Nevada land leases

Nevada land leases


Buyers snapped up 29 federal land leases totaling more than 56 square miles in a northeastern Nevada area that could become the state’s first oil-shale fracking site.

U.S. Bureau of Land Management geologist Lorenzo Trimble told the Las Vegas Review-Journal the Elko County oil and gas leases sold for $1.27 million to six different companies. The auction took place in Reno. The leases are near where Houston-based Noble Energy Inc. wants to drill for oil and natural gas on 40,000 acres of public and private land near the town of Wells.

Company appeals rejection


A gas-drilling company is appealing the rejection of an application by a western Pennsylvania township.

The Observer-Reporter of Washington, Pa., reported in March that Range Resources has filed the appeal of Robinson Township’s rejection of two well permits.

The township’s supervisors say Range hasn’t properly answered questions about site plans, noise standards and other township rules.
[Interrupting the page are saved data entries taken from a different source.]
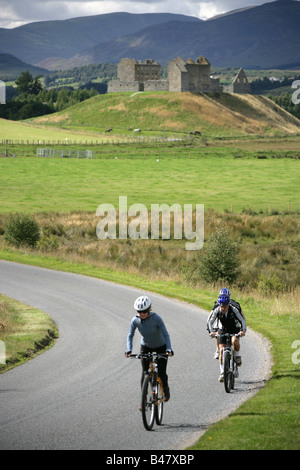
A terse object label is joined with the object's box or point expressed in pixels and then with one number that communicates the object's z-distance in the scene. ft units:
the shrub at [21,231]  152.05
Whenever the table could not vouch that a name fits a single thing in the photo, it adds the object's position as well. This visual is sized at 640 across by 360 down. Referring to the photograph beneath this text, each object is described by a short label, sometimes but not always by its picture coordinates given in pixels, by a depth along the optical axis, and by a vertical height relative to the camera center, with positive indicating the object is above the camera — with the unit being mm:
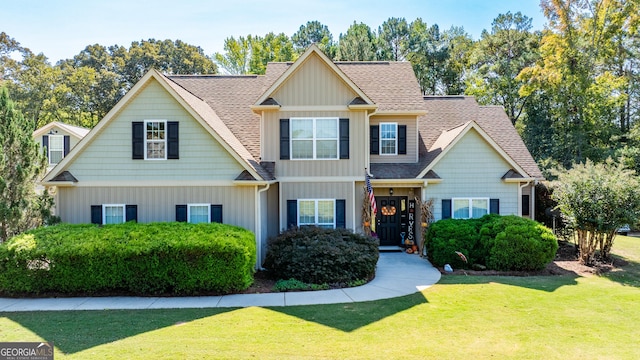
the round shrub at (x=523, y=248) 12047 -2444
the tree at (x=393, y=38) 37688 +14788
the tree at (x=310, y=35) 41250 +16493
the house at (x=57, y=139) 23116 +2503
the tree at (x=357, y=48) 33750 +12393
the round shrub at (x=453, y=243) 12641 -2389
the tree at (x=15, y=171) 11406 +199
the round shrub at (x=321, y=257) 10844 -2525
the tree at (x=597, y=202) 12352 -947
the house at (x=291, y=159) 12016 +640
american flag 12927 -647
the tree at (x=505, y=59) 32719 +11037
Range contends it has met the same requirements for the new wells as it has for three others the company drilled in the township southwest of Pittsburgh in 2010. Range says it filed the appeals to protect its rights to do so but expects the issue to be decided in a separate legal case.

Malfunctioning well capped


Workers have capped a malfunctioning natural-gas well in northeastern Pennsylvania that spilled wastewater and prompted evacuations.

Officials say the well began malfunctioning March 14 and worsened overnight, spilling hundreds of gallons of wastewater a minute. About 5,400 barrels of the fluid were captured in tanks.

Three families who evacuated overnight have since been allowed to return. The Times-Tribune of Scranton, Pa., said state environmental crews have not detected any volatile chemicals or methane in the air surrounding the well. Houston-based Carrizo Oil & Gas Inc. owns the well in Washington Township. The incident is being investigated.

Fracking vote delayed


An Illinois House committee has delayed voting on a measure that would regulate hydraulic fracturing, or fracking, in the state.

Backers of the measure that would regulate this high-volume gas and oil drilling practice announced in March that they have agreed on the fees and extraction taxes that drillers would pay to the state.

Industry operators will pay $13,000 per well to help fund the state’s regulatory program. They’ll also pay a 3 percent per barrel “severance” tax during the first two years of operation, and higher taxes then on.